Auto-Deploy Pipeline - Training to Ollama

Auto-Deploy Pipeline: Training to Ollama

The Gap We Need to Close

Current State:
[Dataset] → [Train Script] → [LoRA Adapter] → ??? (manual steps)

Goal State:
[Dataset] → [Train Script] → [LoRA Adapter] → [Auto-Deploy] → [Talk to LARS]

Key Discovery: Ollama Supports LoRA Adapters Directly

From Ollama's Modelfile Reference, there's an ADAPTER instruction that loads LoRA adapters on top of a base model. No merge required.

Modelfile Example:

FROM qwen2.5:7b-instruct
ADAPTER /path/to/lars-3d-v2-tasks/adapter_model.safetensors
SYSTEM "You are LARS, the Local AI Runtime System..."

Then: ollama create lars -f Modelfile

Supported Adapter Formats

Ollama officially supports Safetensor adapters for: - Llama (1, 2, 3, 3.1) - Mistral (1, 2, Mixtral) - Gemma (1, 2)

Note: Qwen not explicitly listed. Need to test if it works directly or requires GGUF conversion.
§
* _QUESTIONS_
1/ Translate this sentence from the Ollama deployment notes into Spanish: "From Ollama's Modelfile Reference, there's an ADAPTER instruction that loads LoRA adapters on top of a base model."
2/ Write the next part of the Ollama deployment notes, picking up after the note about Qwen.

* _DATA_
§
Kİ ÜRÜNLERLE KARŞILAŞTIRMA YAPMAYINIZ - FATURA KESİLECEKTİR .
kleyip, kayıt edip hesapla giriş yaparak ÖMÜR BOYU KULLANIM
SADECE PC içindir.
§
* _LIST OF ANSWERS_
1/ En la referencia de Modelfile de Ollama hay una instrucción ADAPTER que carga adaptadores LoRA encima de un modelo base.

2/
Two Deployment Paths

Path 1: Direct Adapter Loading (Preferred - Faster) - Use ADAPTER instruction in Modelfile - Points directly to safetensors file - Skip merge step entirely

Path 2: Convert LoRA to GGUF (Fallback) - Use convert_lora_to_gguf.py from llama.cpp - Convert adapter to GGUF format - Then load in Modelfile

Auto-Deploy Script Design

#!/bin/bash
# deploy_lars.sh - Run after training completes

ADAPTER_PATH="$1"
MODEL_NAME="lars"
BASE_MODEL="qwen2.5:7b-instruct"

# Create Modelfile
cat > /tmp/Modelfile << EOF
FROM ${BASE_MODEL}
ADAPTER ${ADAPTER_PATH}/adapter_model.safetensors
SYSTEM "You are LARS, the Local AI Runtime System. You are owned by Corlera and Christopher Foust. You run locally on dedicated hardware as part of the Nexus AI engine."
EOF

# Deploy to Ollama
ollama create ${MODEL_NAME} -f /tmp/Modelfile

echo "LARS deployed with adapter from ${ADAPTER_PATH}"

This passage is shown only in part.